BEGIN Data provided

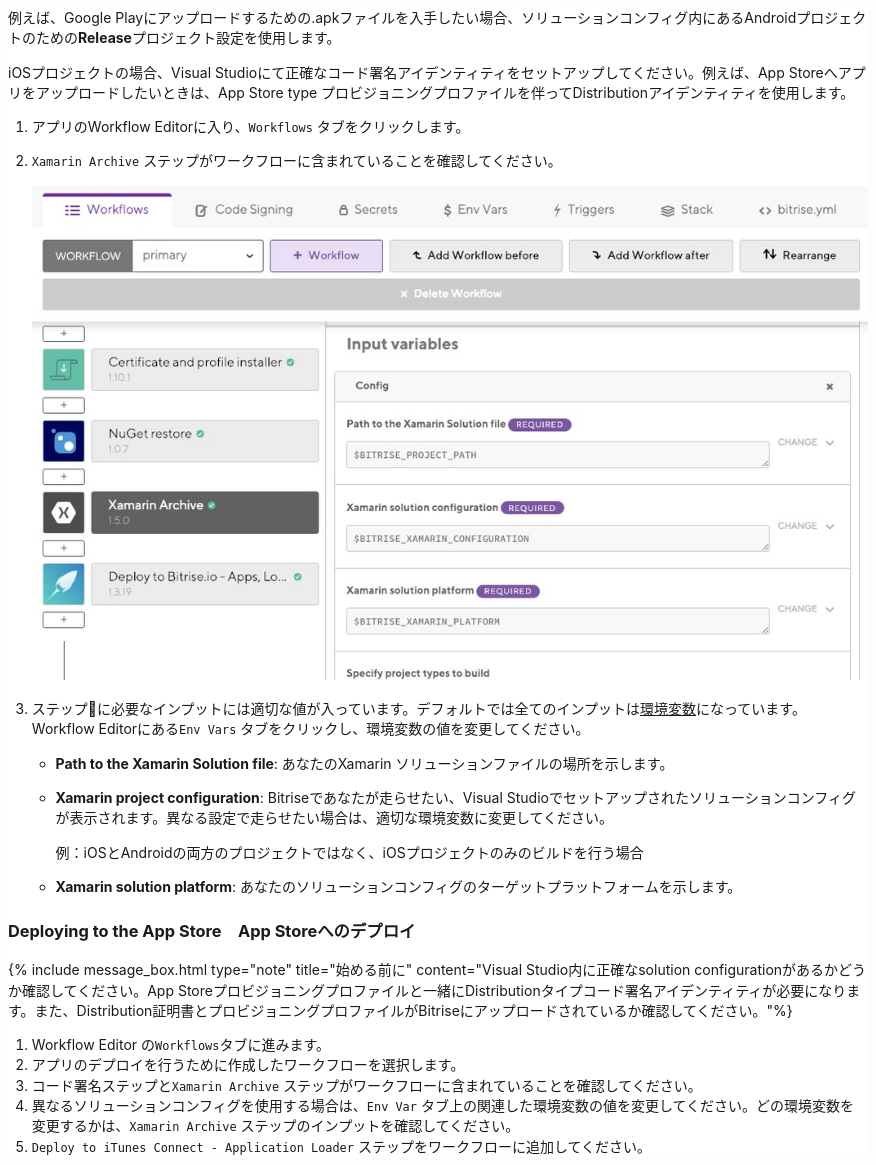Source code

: 例えば、Google Playにアップロードするための.apkファイルを入手したい場合、ソリューションコンフィグ内にあるAndroidプロジェクトのための**Release**プロジェクト設定を使用します。

iOSプロジェクトの場合、Visual Studioにて正確なコード署名アイデンティティをセットアップしてください。例えば、App Storeへアプリをアップロードしたいときは、App Store type プロビジョニングプロファイルを伴ってDistributionアイデンティティを使用します。

1. アプリのWorkflow Editorに入り、`Workflows` タブをクリックします。
2. `Xamarin Archive` ステップがワークフローに含まれていることを確認してください。

   ![](/img/xamarin-archive.jpg)
3. ステップに必要なインプットには適切な値が入っています。デフォルトでは全てのインプットは[環境変数](/getting-started/getting-started-steps/#environment-variables-as-step-inputs)になっています。Workflow Editorにある`Env Vars` タブをクリックし、環境変数の値を変更してください。
   * **Path to the Xamarin Solution file**: あなたのXamarin ソリューションファイルの場所を示します。
   * **Xamarin project configuration**: Bitriseであなたが走らせたい、Visual Studioでセットアップされたソリューションコンフィグが表示されます。異なる設定で走らせたい場合は、適切な環境変数に変更してください。

     例：iOSとAndroidの両方のプロジェクトではなく、iOSプロジェクトのみのビルドを行う場合
   * **Xamarin solution platform**: あなたのソリューションコンフィグのターゲットプラットフォームを示します。

### Deploying to the App Store　App Storeへのデプロイ

{% include message_box.html type="note" title="始める前に" content="Visual Studio内に正確なsolution configurationがあるかどうか確認してください。App Storeプロビジョニングプロファイルと一緒にDistributionタイプコード署名アイデンティティが必要になります。また、Distribution証明書とプロビジョニングプロファイルがBitriseにアップロードされているか確認してください。"%}

1. Workflow Editor の`Workflows`タブに進みます。
2. アプリのデプロイを行うために作成したワークフローを選択します。
3. コード署名ステップと`Xamarin Archive` ステップがワークフローに含まれていることを確認してください。
4. 異なるソリューションコンフィグを使用する場合は、`Env Var` タブ上の関連した環境変数の値を変更してください。どの環境変数を変更するかは、`Xamarin Archive` ステップのインプットを確認してください。
5. `Deploy to iTunes Connect - Application Loader` ステップをワークフローに追加してください。
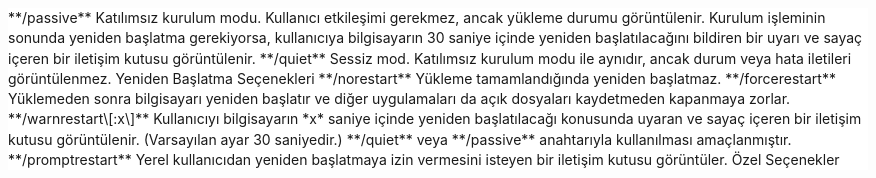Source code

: <td style="border:1px solid black;">
**/passive**
</td>
<td style="border:1px solid black;">
Katılımsız kurulum modu. Kullanıcı etkileşimi gerekmez, ancak yükleme durumu görüntülenir. Kurulum işleminin sonunda yeniden başlatma gerekiyorsa, kullanıcıya bilgisayarın 30 saniye içinde yeniden başlatılacağını bildiren bir uyarı ve sayaç içeren bir iletişim kutusu görüntülenir.
</td>
</tr>
<tr>
<td style="border:1px solid black;">
**/quiet**
</td>
<td style="border:1px solid black;">
Sessiz mod. Katılımsız kurulum modu ile aynıdır, ancak durum veya hata iletileri görüntülenmez.
</td>
</tr>
<tr>
<th colspan="2">
Yeniden Başlatma Seçenekleri
</th>
</tr>
<tr class="alternateRow">
<td style="border:1px solid black;">
**/norestart**
</td>
<td style="border:1px solid black;">
Yükleme tamamlandığında yeniden başlatmaz.
</td>
</tr>
<tr>
<td style="border:1px solid black;">
**/forcerestart**
</td>
<td style="border:1px solid black;">
Yüklemeden sonra bilgisayarı yeniden başlatır ve diğer uygulamaları da açık dosyaları kaydetmeden kapanmaya zorlar.
</td>
</tr>
<tr class="alternateRow">
<td style="border:1px solid black;">
**/warnrestart\[:x\]**
</td>
<td style="border:1px solid black;">
Kullanıcıyı bilgisayarın *x* saniye içinde yeniden başlatılacağı konusunda uyaran ve sayaç içeren bir iletişim kutusu görüntülenir. (Varsayılan ayar 30 saniyedir.) **/quiet** veya **/passive** anahtarıyla kullanılması amaçlanmıştır.
</td>
</tr>
<tr>
<td style="border:1px solid black;">
**/promptrestart**
</td>
<td style="border:1px solid black;">
Yerel kullanıcıdan yeniden başlatmaya izin vermesini isteyen bir iletişim kutusu görüntüler.
</td>
</tr>
<tr>
<th colspan="2">
Özel Seçenekler
</th>
</tr>
<tr class="alternateRow">
<td style="border:1px solid black;">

END Data provided

Try it: None of the pictures should appear, though every line of the data above must be reproduced exactly.

Reply:
Source code

: 例えば、Google Playにアップロードするための.apkファイルを入手したい場合、ソリューションコンフィグ内にあるAndroidプロジェクトのための**Release**プロジェクト設定を使用します。

iOSプロジェクトの場合、Visual Studioにて正確なコード署名アイデンティティをセットアップしてください。例えば、App Storeへアプリをアップロードしたいときは、App Store type プロビジョニングプロファイルを伴ってDistributionアイデンティティを使用します。

1. アプリのWorkflow Editorに入り、`Workflows` タブをクリックします。
2. `Xamarin Archive` ステップがワークフローに含まれていることを確認してください。

   ![](/img/xamarin-archive.jpg)
3. ステップに必要なインプットには適切な値が入っています。デフォルトでは全てのインプットは[環境変数](/getting-started/getting-started-steps/#environment-variables-as-step-inputs)になっています。Workflow Editorにある`Env Vars` タブをクリックし、環境変数の値を変更してください。
   * **Path to the Xamarin Solution file**: あなたのXamarin ソリューションファイルの場所を示します。
   * **Xamarin project configuration**: Bitriseであなたが走らせたい、Visual Studioでセットアップされたソリューションコンフィグが表示されます。異なる設定で走らせたい場合は、適切な環境変数に変更してください。

     例：iOSとAndroidの両方のプロジェクトではなく、iOSプロジェクトのみのビルドを行う場合
   * **Xamarin solution platform**: あなたのソリューションコンフィグのターゲットプラットフォームを示します。

### Deploying to the App Store　App Storeへのデプロイ

{% include message_box.html type="note" title="始める前に" content="Visual Studio内に正確なsolution configurationがあるかどうか確認してください。App Storeプロビジョニングプロファイルと一緒にDistributionタイプコード署名アイデンティティが必要になります。また、Distribution証明書とプロビジョニングプロファイルがBitriseにアップロードされているか確認してください。"%}

1. Workflow Editor の`Workflows`タブに進みます。
2. アプリのデプロイを行うために作成したワークフローを選択します。
3. コード署名ステップと`Xamarin Archive` ステップがワークフローに含まれていることを確認してください。
4. 異なるソリューションコンフィグを使用する場合は、`Env Var` タブ上の関連した環境変数の値を変更してください。どの環境変数を変更するかは、`Xamarin Archive` ステップのインプットを確認してください。
5. `Deploy to iTunes Connect - Application Loader` ステップをワークフローに追加してください。
Source code

: <td style="border:1px solid black;">
**/passive**
</td>
<td style="border:1px solid black;">
Katılımsız kurulum modu. Kullanıcı etkileşimi gerekmez, ancak yükleme durumu görüntülenir. Kurulum işleminin sonunda yeniden başlatma gerekiyorsa, kullanıcıya bilgisayarın 30 saniye içinde yeniden başlatılacağını bildiren bir uyarı ve sayaç içeren bir iletişim kutusu görüntülenir.
</td>
</tr>
<tr>
<td style="border:1px solid black;">
**/quiet**
</td>
<td style="border:1px solid black;">
Sessiz mod. Katılımsız kurulum modu ile aynıdır, ancak durum veya hata iletileri görüntülenmez.
</td>
</tr>
<tr>
<th colspan="2">
Yeniden Başlatma Seçenekleri
</th>
</tr>
<tr class="alternateRow">
<td style="border:1px solid black;">
**/norestart**
</td>
<td style="border:1px solid black;">
Yükleme tamamlandığında yeniden başlatmaz.
</td>
</tr>
<tr>
<td style="border:1px solid black;">
**/forcerestart**
</td>
<td style="border:1px solid black;">
Yüklemeden sonra bilgisayarı yeniden başlatır ve diğer uygulamaları da açık dosyaları kaydetmeden kapanmaya zorlar.
</td>
</tr>
<tr class="alternateRow">
<td style="border:1px solid black;">
**/warnrestart\[:x\]**
</td>
<td style="border:1px solid black;">
Kullanıcıyı bilgisayarın *x* saniye içinde yeniden başlatılacağı konusunda uyaran ve sayaç içeren bir iletişim kutusu görüntülenir. (Varsayılan ayar 30 saniyedir.) **/quiet** veya **/passive** anahtarıyla kullanılması amaçlanmıştır.
</td>
</tr>
<tr>
<td style="border:1px solid black;">
**/promptrestart**
</td>
<td style="border:1px solid black;">
Yerel kullanıcıdan yeniden başlatmaya izin vermesini isteyen bir iletişim kutusu görüntüler.
</td>
</tr>
<tr>
<th colspan="2">
Özel Seçenekler
</th>
</tr>
<tr class="alternateRow">
<td style="border:1px solid black;">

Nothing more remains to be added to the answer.